Выбрать главу

Погребальный автобус, ожидавший у ворот, молча отвергнут. Понесут на плечах. Будут ежеминутно на ходу подменять друг друга. И не всем еще достанется.

Неправомерно коротким кажется мне этот последний путь. Еще нести и нести бы, вот так, над головами, трижды вокруг Москвы! А мы уже спустились к мосту и сворачиваем на кладбищенский косогор. Моим путем обратно, на то самое сельское кладбище.

Передние придерживают гроб на плечах, задние поднимают во всю длину рук. Процессия рассыпается и окружает открытую под тремя соснами могилу.

Я уже стиснут так, что платка из кармана не достать. То и дело запрокидываю голову, чтобы свежего воздуха глотнуть.

Напряженная тишина… Слышу, что начался уже траурный митинг, но слов от волнения не разберу. «Кто выступает?» — шепчет примостившийся с блокнотом у меня на спине паренек. И женский шепот: «Асмус, профессор МГУ».

Асмус говорит о человеке, который одинаково уважал труд плотника и труд музыканта. О невысокомерном художнике. О гражданине, что расходился не только с нашим правительством, но с правительствами всех времен и народов. Придя к концу жизни, Борис Леонидович отрицал всякое насилие и в этом был не прав. Однако и не соглашаясь с убеждениями Бориса Леонидовича, нельзя не уважать его убеждений.

Свою короткую речь Асмус закончил обращением к покойному: «Дорогой наш…». И предоставил слово чтецу Голубенцеву:

О, знал бы я, что так бывает, Когда пускался на дебют, Что строчки с кровью — убивают, Нахлынут горлом и убьют!..

На этом, сославшись на нелюбовь поэта к многословью, хотели и «закончить митинг». Из заволновавшейся толпы потребовали слова. «Может, не стоит, товарищи?» — попытался сдержать Асмус. «Почему это?», «Пусть!», «Не регламентируйте там!» А к могиле протискивался уже вихрастый паренек. Он поднял руку, просит тишины. Читает, как камнями в кого-то:

…Я один! Все! тонет! в фарисействе! Жизнь прожить — не поле перейти!

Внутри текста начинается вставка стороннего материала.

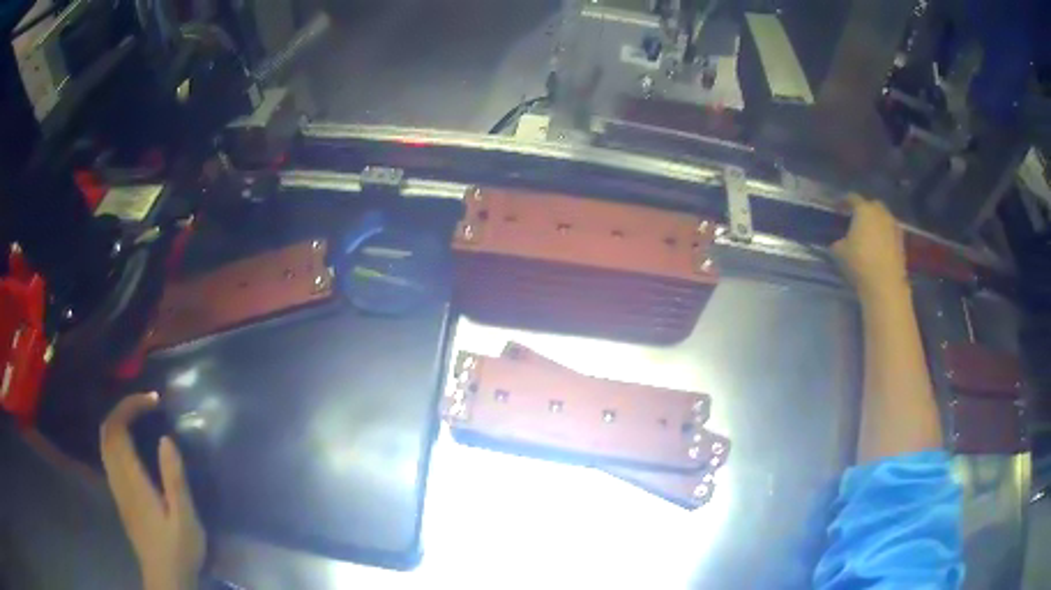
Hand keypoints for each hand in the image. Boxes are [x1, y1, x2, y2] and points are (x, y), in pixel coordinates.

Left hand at [100, 392, 205, 589]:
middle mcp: (118, 477)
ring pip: (105, 441)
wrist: (165, 578)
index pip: (118, 427)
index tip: (153, 401)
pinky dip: (116, 437)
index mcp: (132, 479)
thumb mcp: (185, 518)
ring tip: (139, 417)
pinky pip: (109, 454)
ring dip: (118, 421)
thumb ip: (175, 479)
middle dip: (122, 408)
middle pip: (107, 430)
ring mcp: (116, 487)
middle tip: (146, 404)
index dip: (131, 406)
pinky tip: (133, 444)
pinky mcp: (119, 495)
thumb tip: (166, 439)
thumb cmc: (178, 550)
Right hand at [832, 194, 908, 298]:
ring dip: (876, 222)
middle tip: (856, 219)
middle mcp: (880, 213)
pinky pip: (890, 231)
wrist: (885, 284)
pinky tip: (879, 245)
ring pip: (883, 217)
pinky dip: (884, 234)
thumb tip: (839, 241)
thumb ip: (839, 241)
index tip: (837, 206)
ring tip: (869, 233)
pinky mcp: (901, 241)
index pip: (852, 198)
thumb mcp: (839, 252)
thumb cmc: (860, 263)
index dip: (843, 201)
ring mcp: (893, 226)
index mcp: (863, 210)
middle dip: (864, 209)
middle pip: (871, 205)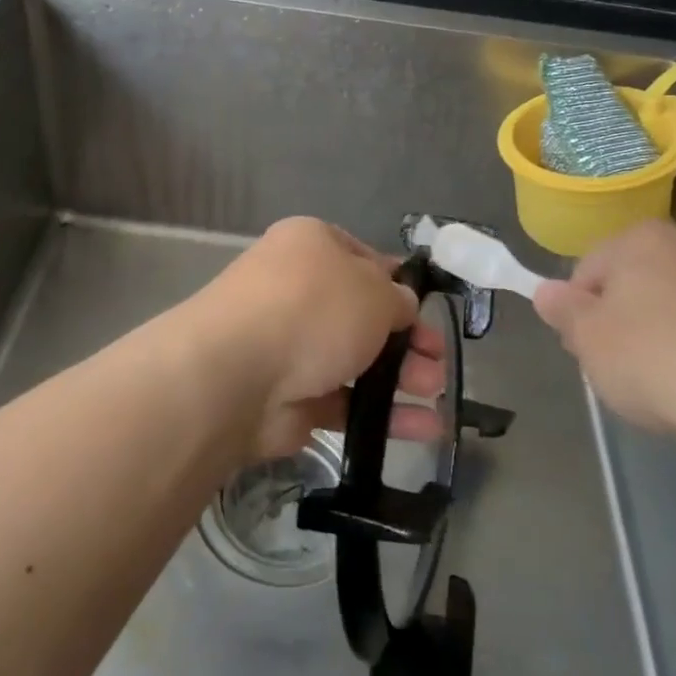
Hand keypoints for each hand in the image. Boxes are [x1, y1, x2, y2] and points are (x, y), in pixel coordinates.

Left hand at [190, 218, 448, 462]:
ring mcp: (289, 345)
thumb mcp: (374, 290)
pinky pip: (344, 401)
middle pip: (363, 315)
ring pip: (355, 360)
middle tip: (437, 361)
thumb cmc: (314, 309)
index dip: (398, 286)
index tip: (426, 312)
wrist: (238, 372)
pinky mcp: (288, 396)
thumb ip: (397, 299)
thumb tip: (400, 307)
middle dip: (406, 339)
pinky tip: (423, 429)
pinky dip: (381, 414)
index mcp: (311, 246)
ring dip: (400, 379)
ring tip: (434, 397)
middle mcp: (296, 290)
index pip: (363, 259)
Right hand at [533, 219, 675, 437]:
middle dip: (628, 318)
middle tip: (624, 368)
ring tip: (674, 382)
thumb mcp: (588, 340)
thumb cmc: (654, 358)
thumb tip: (546, 292)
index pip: (590, 269)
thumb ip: (563, 312)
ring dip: (673, 331)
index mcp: (641, 239)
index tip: (587, 350)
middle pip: (641, 281)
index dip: (581, 312)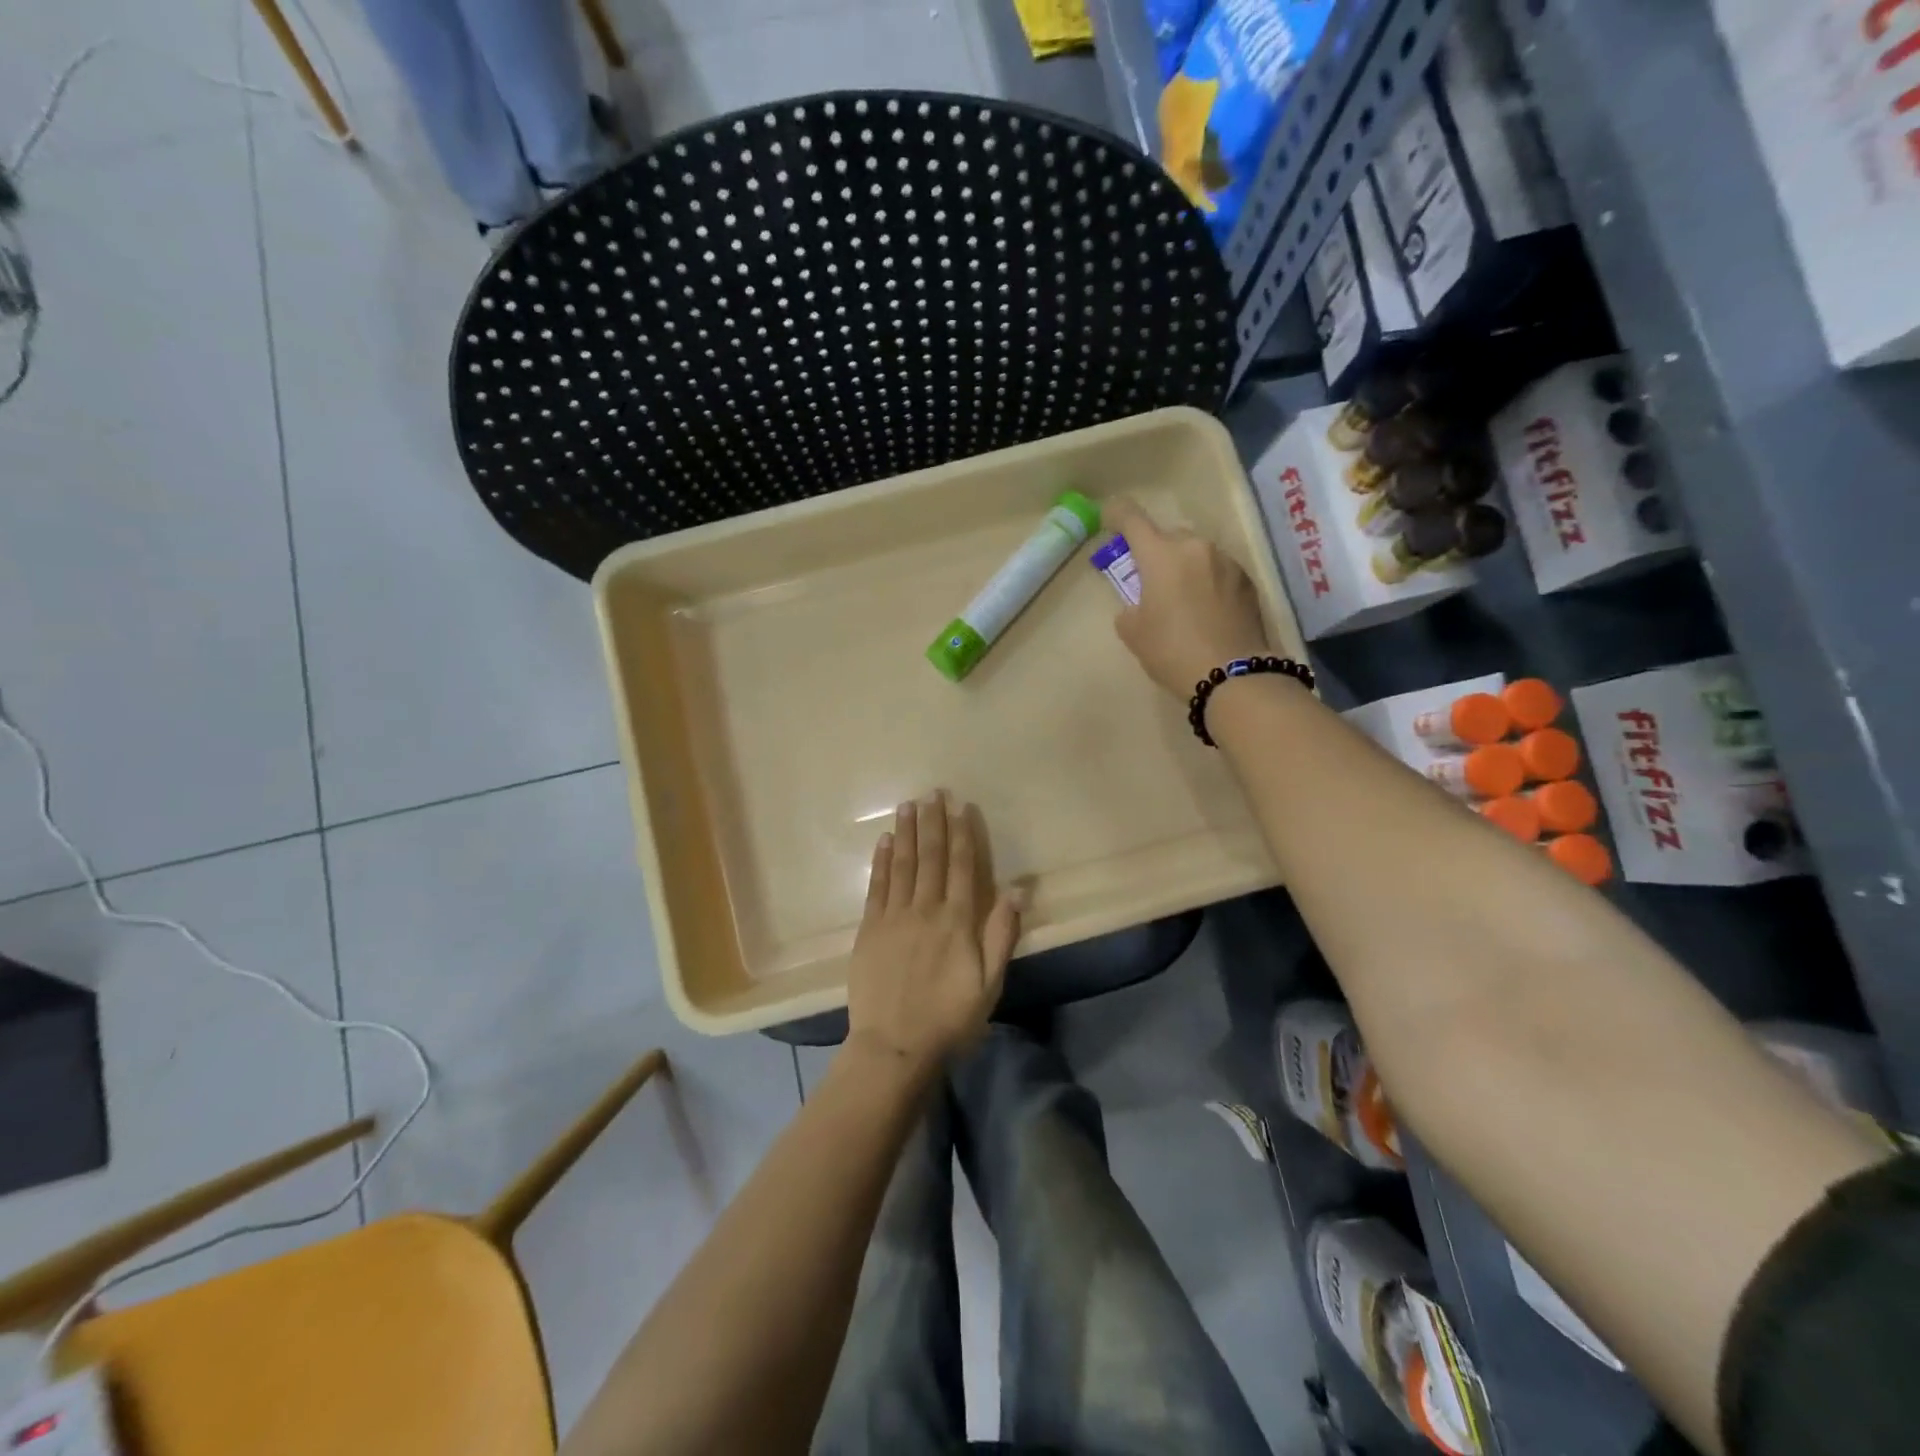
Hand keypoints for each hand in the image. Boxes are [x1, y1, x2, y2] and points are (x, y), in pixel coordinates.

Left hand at [845, 793, 1022, 1072]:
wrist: (894, 1046)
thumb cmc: (950, 1018)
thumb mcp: (989, 983)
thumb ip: (1001, 934)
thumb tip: (1018, 890)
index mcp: (957, 921)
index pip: (961, 866)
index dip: (962, 834)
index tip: (962, 807)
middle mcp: (925, 909)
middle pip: (930, 857)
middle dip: (933, 822)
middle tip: (932, 792)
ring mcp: (893, 917)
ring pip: (902, 864)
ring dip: (906, 832)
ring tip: (908, 804)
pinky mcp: (869, 929)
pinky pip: (876, 886)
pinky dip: (881, 861)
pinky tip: (884, 841)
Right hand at [1105, 498, 1269, 698]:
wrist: (1233, 675)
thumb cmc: (1172, 651)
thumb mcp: (1133, 633)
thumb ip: (1130, 607)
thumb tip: (1140, 603)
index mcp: (1161, 555)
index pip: (1132, 519)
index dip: (1117, 515)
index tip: (1109, 519)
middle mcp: (1196, 547)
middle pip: (1168, 537)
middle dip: (1156, 553)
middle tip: (1150, 581)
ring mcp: (1227, 561)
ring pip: (1197, 553)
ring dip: (1185, 567)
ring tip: (1182, 600)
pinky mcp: (1248, 580)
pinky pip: (1218, 570)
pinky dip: (1207, 582)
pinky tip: (1207, 611)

Раздались, а потом хлынули аплодисменты, выкрики. Запомнилось: «Да святится имя твое, творец!»

Отсюда все как в бреду пошло. Выступали, читали стихи. Сперва протискиваясь к могиле, потом с мест.

То прежний голос твой провидческий звучал, не тронутый распадом:

Прощай, лазурь преображенская И золото второго Спаса, Смягчи последней лаской женскою Мне горечь рокового часа.
Прощайте, годы безвременщины. Простимся, бездне унижений Бросающая вызов женщина! Я — поле твоего сраженья.
Прощай, размах крыла расправленный, Полета вольное упорство, И образ мира, в слове явленный, И творчество, и чудотворство.

Застучали, как по пустому ящику, комья земли. Через головы стали бросать цветы. Зашуршали лопаты. Холм покрылся венками.

Когда я опомнился, густо смеркалось. Молодежь разводила костры. Я побрел на станцию. Ждала Анна Ивановна.

У меня, с утра не присевшего, ноги, спина — как не мои. Уже на перронной скамейке вспомнилось, что, когда ехал сюда, вроде бы что-то в руках было. Ну конечно — плащ, оставленный в прихожей дачи. Жена сказала бы: как ты голову еще там не оставил.

Подсел мужчина:

— С погребения?

— Нет, с вознесения.

* * *
В двух городах лишь — Праге и Саратове, А почему — не понимаю сам, Меня ценили, восхищались, ратовали, И я был благодарен голосам, Ко мне донесшимся из дальней дали…
Б. Слуцкий

Я вернулся в мой город с послелагерного поселения. Хожу-брожу который день по зеленым улицам давнего бывалого своего.

Вот она и школа наша. Тоська в глазах Татаринцев. Нет больше Тоськи. Смастерил себе чудо-ящичек (детекторным приемником назывался), полакомился пончиками с яблочным повидлом в школьном буфете и загремел на Финскую. Ни петлички, ни лычки с гимнастерки твоей.